The introduction of non-selective beta-blockers for the prevention of bleeding and rebleeding of gastro-esophageal varices was a "milestone in therapy," the researcher added. "However, in practice, less than half the patients under beta-blockade are protected from these risks."
Recent advances in the knowledge of the pathophysiology of cirrhotic portal hypertension have directed future therapy towards the increased intrahepatic vascular resistance, which, in part, is determined by an increased hepatic vascular tone. Nitroflurbiprofen targets this aspect of portal hypertension.
In cirrhotic portal hypertensive rats, Dr. Laleman and colleagues observed that nitroflurbiprofen and flurbiprofen were equally effective in decreasing portal pressure and reducing intrahepatic vascular resistance, without causing systemic hypotension. Both drugs also improved endothelial dysfunction and hyperresponsiveness.

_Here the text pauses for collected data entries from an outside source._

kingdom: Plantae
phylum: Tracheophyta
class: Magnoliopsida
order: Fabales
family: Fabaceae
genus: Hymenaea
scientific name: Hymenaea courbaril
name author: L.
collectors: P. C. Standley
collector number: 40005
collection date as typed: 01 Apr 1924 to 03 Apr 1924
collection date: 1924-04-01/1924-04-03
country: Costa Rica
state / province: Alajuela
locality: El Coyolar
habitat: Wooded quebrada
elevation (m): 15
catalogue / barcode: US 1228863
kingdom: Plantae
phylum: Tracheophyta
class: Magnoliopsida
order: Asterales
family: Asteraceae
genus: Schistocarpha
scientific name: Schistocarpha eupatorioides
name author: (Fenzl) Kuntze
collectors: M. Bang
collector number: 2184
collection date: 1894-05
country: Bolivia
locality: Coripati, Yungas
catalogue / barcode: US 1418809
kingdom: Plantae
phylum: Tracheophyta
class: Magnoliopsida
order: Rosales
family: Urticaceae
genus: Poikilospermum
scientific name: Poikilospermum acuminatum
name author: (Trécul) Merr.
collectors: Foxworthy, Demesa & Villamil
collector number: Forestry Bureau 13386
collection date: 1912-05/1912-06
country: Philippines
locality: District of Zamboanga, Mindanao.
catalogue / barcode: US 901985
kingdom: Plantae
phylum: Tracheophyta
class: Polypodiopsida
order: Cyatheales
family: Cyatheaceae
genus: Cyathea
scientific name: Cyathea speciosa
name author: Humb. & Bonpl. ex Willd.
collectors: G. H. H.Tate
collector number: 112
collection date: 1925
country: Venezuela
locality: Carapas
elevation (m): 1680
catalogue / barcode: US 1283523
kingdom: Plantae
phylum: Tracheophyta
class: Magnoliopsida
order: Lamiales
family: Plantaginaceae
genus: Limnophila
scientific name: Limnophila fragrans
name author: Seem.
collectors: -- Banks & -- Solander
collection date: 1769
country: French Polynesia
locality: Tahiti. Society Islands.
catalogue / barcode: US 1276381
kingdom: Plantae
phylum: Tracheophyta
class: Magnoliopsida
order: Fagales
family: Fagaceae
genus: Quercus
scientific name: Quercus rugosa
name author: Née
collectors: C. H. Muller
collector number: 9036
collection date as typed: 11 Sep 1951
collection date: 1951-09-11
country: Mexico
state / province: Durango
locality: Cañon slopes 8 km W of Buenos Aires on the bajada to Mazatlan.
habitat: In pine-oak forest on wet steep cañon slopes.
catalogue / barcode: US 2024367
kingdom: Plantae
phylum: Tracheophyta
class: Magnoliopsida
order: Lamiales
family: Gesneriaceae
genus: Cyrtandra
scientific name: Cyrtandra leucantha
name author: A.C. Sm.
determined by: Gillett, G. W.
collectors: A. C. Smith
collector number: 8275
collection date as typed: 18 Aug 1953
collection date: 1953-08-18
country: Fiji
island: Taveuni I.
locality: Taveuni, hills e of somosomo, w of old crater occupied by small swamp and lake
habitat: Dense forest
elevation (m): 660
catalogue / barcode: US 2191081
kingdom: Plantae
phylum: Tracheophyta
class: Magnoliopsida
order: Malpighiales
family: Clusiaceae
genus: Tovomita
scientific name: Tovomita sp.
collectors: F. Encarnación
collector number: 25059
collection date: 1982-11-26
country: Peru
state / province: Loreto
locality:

In vitro, nitroflurbiprofen more than flurbiprofen, decreased activated hepatic stellate cells, which fuel increased hepatic vascular tone, the researchers report in the March issue of Gastroenterology.
Additionally, flurbiprofen-treated rats showed severe gastrointestinal ulcerations and nephrotoxicity, which was not observed in nitroflurbiprofen-treated rats.
Summing up, Dr. Laleman said this study shows that nitroflurbiprofen "experimentally improves portal hypertension by decreasing the intrahepatic vascular resistance and without causing any of the major side effects typically seen with classical NO-donors (vasodilation) or cyclooxygenase-inhibitors (renal dysfunction, liver toxicity)."
Nitroflurbiprofen could lead to improved pharmacological management of cirrhotic portal hypertension and "warrants further study in patients," Dr. Laleman concluded.